TASK TO CARRY OUT
Can you copy out each of the records below character for character, changing nothing?

►

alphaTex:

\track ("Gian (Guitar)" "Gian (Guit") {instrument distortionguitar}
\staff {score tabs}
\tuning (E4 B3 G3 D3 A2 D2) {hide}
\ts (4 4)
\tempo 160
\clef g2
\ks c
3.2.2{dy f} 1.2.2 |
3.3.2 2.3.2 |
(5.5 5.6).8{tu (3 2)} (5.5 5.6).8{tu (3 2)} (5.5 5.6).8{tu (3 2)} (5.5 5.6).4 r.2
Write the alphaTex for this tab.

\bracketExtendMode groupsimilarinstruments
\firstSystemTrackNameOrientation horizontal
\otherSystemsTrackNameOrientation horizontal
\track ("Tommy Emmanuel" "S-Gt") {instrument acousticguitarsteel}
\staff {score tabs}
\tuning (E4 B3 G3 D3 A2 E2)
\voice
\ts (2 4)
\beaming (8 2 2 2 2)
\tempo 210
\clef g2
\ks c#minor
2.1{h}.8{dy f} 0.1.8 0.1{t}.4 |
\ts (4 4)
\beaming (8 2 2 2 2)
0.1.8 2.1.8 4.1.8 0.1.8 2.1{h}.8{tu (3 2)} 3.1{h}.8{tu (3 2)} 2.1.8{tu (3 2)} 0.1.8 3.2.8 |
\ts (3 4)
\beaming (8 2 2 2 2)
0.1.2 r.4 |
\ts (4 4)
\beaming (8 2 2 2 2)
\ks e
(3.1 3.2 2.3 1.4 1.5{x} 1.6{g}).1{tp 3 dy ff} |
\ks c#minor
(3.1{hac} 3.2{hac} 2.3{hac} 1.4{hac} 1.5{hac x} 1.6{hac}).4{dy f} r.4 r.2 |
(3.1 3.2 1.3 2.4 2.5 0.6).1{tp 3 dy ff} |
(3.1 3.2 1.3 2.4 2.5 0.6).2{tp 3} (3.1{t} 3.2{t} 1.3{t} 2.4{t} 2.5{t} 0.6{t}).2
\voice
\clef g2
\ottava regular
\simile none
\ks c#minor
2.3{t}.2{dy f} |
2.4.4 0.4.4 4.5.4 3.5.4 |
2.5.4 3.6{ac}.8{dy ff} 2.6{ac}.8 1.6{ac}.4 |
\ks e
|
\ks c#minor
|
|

◄

THE SOLUTION
alphaTex:

\track ("Gian (Guitar)" "Gian (Guit") {instrument distortionguitar}
\staff {score tabs}
\tuning (E4 B3 G3 D3 A2 D2) {hide}
\ts (4 4)
\tempo 160
\clef g2
\ks c
3.2.2{dy f} 1.2.2 |
3.3.2 2.3.2 |
(5.5 5.6).8{tu (3 2)} (5.5 5.6).8{tu (3 2)} (5.5 5.6).8{tu (3 2)} (5.5 5.6).4 r.2
Write the alphaTex for this tab.

\bracketExtendMode groupsimilarinstruments
\firstSystemTrackNameOrientation horizontal
\otherSystemsTrackNameOrientation horizontal
\track ("Tommy Emmanuel" "S-Gt") {instrument acousticguitarsteel}
\staff {score tabs}
\tuning (E4 B3 G3 D3 A2 E2)
\voice
\ts (2 4)
\beaming (8 2 2 2 2)
\tempo 210
\clef g2
\ks c#minor
2.1{h}.8{dy f} 0.1.8 0.1{t}.4 |
\ts (4 4)
\beaming (8 2 2 2 2)
0.1.8 2.1.8 4.1.8 0.1.8 2.1{h}.8{tu (3 2)} 3.1{h}.8{tu (3 2)} 2.1.8{tu (3 2)} 0.1.8 3.2.8 |
\ts (3 4)
\beaming (8 2 2 2 2)
0.1.2 r.4 |
\ts (4 4)
\beaming (8 2 2 2 2)
\ks e
(3.1 3.2 2.3 1.4 1.5{x} 1.6{g}).1{tp 3 dy ff} |
\ks c#minor
(3.1{hac} 3.2{hac} 2.3{hac} 1.4{hac} 1.5{hac x} 1.6{hac}).4{dy f} r.4 r.2 |
(3.1 3.2 1.3 2.4 2.5 0.6).1{tp 3 dy ff} |
(3.1 3.2 1.3 2.4 2.5 0.6).2{tp 3} (3.1{t} 3.2{t} 1.3{t} 2.4{t} 2.5{t} 0.6{t}).2
\voice
\clef g2
\ottava regular
\simile none
\ks c#minor
2.3{t}.2{dy f} |
2.4.4 0.4.4 4.5.4 3.5.4 |
2.5.4 3.6{ac}.8{dy ff} 2.6{ac}.8 1.6{ac}.4 |
\ks e
|
\ks c#minor
|
|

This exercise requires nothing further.